Are you kept up to date on what’s going on with the World War Z sequel?
I know what I see on Yahoo and that’s about it! [Laughs]
Is it hard ceding control of something you’ve created like that?
It’s never easy, but at the same time you have to be a grown-up about it. The truth is that I made a conscious choice, and when I make a choice I have to accept the consequences. If I have a problem with how the movie turned out, that’s my problem, not theirs.
Did you like the movie version overall?
I liked it, because it had nothing to do with my book! People always ask, “Did they ruin your book?” And I say, “No they didn’t ruin my book, they ignored it!” As a writer it was easier to watch a movie that was a complete departure versus a movie that was close, but not quite. It was actually harder for me to watch The Hobbit, because those movies were still The Hobbit, but they weren’t. It was the same characters and basic story, but the changed enough to change the basic theme and message of it. With the World War Z movie, I didn’t invent Gerry Lane [played by Brad Pitt]; he’s not my character, so he can do whatever he wants as far as I’m concerned. Once the title sequence went by, I was just watching 28 Days Later on crack.

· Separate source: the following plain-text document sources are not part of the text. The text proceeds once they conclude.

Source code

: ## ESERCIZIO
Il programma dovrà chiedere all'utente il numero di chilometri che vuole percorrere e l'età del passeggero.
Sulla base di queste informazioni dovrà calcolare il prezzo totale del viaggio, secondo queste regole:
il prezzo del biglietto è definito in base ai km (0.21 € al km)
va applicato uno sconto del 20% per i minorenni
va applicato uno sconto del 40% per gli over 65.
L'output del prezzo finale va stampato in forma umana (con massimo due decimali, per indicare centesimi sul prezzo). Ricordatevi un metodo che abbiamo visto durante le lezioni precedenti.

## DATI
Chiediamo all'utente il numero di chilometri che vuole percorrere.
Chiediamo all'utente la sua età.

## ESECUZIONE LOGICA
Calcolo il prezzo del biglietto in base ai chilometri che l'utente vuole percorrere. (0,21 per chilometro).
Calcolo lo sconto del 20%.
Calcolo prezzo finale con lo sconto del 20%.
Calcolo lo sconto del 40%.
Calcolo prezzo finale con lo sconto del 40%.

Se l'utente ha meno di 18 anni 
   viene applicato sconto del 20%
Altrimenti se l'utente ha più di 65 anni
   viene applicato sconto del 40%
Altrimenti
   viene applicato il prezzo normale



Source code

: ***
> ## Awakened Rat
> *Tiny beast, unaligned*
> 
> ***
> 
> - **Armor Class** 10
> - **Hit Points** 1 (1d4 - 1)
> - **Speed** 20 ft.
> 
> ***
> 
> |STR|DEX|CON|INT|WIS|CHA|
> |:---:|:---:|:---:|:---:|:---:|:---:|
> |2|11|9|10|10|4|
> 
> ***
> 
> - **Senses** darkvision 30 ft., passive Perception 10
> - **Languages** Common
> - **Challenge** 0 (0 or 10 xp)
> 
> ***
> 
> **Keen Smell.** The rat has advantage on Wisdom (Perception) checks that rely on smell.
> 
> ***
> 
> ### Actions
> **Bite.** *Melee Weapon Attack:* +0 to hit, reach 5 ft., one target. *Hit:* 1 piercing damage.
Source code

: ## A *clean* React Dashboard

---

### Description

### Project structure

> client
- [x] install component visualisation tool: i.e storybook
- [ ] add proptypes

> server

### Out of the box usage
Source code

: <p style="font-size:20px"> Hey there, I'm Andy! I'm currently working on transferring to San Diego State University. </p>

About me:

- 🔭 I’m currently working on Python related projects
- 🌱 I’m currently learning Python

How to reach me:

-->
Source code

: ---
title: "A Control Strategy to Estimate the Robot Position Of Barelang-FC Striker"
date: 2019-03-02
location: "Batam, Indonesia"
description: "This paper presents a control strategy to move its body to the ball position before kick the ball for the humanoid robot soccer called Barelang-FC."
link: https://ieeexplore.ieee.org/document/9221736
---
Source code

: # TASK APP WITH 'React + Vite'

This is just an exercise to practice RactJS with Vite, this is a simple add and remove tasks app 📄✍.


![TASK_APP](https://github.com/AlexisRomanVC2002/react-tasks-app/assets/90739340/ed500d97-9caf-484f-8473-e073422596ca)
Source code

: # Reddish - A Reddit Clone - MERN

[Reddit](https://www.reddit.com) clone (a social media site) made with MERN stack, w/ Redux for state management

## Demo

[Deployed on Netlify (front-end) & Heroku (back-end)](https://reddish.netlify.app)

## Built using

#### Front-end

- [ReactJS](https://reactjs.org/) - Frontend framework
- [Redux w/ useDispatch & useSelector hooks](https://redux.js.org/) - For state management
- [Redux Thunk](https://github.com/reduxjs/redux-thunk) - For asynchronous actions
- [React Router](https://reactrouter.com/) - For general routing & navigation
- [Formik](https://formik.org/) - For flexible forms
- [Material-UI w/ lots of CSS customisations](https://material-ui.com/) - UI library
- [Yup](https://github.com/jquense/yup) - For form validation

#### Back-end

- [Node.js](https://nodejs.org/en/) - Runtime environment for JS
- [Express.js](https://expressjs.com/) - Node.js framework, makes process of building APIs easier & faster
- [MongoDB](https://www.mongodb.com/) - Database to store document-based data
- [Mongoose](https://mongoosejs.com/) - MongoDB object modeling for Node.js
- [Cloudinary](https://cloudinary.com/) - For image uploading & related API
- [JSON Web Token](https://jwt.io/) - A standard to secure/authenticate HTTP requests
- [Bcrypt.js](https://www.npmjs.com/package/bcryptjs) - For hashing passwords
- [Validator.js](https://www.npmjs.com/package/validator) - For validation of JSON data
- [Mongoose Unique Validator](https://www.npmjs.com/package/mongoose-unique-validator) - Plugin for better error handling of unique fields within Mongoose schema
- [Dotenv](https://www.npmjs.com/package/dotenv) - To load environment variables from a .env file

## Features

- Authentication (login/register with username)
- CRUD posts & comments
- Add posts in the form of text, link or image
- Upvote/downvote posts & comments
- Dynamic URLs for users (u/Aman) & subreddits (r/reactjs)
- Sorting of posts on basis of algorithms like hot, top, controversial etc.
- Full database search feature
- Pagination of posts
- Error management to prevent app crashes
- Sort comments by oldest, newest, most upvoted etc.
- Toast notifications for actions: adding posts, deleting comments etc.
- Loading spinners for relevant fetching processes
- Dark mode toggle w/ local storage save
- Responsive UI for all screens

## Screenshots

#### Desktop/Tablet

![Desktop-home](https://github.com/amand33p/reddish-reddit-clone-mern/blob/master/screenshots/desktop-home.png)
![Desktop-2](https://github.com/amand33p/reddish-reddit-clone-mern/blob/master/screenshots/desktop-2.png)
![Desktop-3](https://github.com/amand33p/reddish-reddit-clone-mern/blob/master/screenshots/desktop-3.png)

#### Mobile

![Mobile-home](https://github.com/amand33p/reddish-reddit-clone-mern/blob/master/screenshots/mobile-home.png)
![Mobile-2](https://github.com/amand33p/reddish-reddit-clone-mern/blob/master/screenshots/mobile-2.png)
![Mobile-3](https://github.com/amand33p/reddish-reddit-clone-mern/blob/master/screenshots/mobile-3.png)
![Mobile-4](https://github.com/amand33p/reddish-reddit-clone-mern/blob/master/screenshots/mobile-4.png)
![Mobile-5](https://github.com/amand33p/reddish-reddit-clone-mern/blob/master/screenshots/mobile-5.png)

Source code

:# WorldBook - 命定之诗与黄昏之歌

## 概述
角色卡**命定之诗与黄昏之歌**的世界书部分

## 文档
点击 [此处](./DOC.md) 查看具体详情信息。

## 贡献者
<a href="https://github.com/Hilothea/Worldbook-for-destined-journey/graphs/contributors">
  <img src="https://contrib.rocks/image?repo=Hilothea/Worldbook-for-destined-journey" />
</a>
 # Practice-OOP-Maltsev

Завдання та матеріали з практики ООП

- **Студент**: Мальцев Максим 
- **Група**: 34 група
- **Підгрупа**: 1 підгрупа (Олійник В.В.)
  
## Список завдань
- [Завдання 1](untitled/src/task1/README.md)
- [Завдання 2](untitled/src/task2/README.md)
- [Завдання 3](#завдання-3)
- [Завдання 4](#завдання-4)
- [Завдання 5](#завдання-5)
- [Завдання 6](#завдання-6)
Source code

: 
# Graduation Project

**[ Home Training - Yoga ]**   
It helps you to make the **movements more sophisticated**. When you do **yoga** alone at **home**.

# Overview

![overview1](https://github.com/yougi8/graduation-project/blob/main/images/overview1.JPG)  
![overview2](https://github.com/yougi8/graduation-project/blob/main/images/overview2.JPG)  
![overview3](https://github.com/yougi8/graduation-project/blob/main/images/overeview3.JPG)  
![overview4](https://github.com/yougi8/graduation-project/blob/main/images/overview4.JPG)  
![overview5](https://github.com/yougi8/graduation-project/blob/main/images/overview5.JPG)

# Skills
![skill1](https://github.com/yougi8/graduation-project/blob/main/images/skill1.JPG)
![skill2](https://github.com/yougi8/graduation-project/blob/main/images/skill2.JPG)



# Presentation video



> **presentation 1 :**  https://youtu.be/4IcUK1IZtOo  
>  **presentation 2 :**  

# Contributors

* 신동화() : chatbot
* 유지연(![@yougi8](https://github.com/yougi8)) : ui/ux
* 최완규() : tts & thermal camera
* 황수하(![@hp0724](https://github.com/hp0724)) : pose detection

They did one thing in the movie that I thought was brilliant, and I wish I had thought of for the book, and that’s when that scientist accidentally shoots himself. I’m pretty familiar with firearms and firearm safety, and when it comes to the gun debate, that’s a very big deal. We don’t talk about the amount of accidental shootings in this country [that happen] because people don’t treat guns with the same respect they treat their cars. So to have this brilliant scientist accidentally keeps his finger on the trigger and shoot himself I thought was brilliant and true.
If a studio decides to use The Island as a basis for a Minecraft movie, do you hope they adapt it faithfully?
When you make a conscious choice to play in someone else’s sandbox, you also have to make a conscious choice to be okay with whatever happens. I already consider myself phenomenally lucky because the game company, Mojang, didn’t mess with the book. They would have been within their legal rights to change anything they wanted, and I would have to have been okay with that. But the book you’re reading is pretty much the story I wanted to tell. So if for some reason this becomes a movie or some other medium, at least I got this right. I also made a conscious decision to stay true to the game, so I don’t see how they would mess with their own game. If they did that, they’d have bigger problems than upsetting me!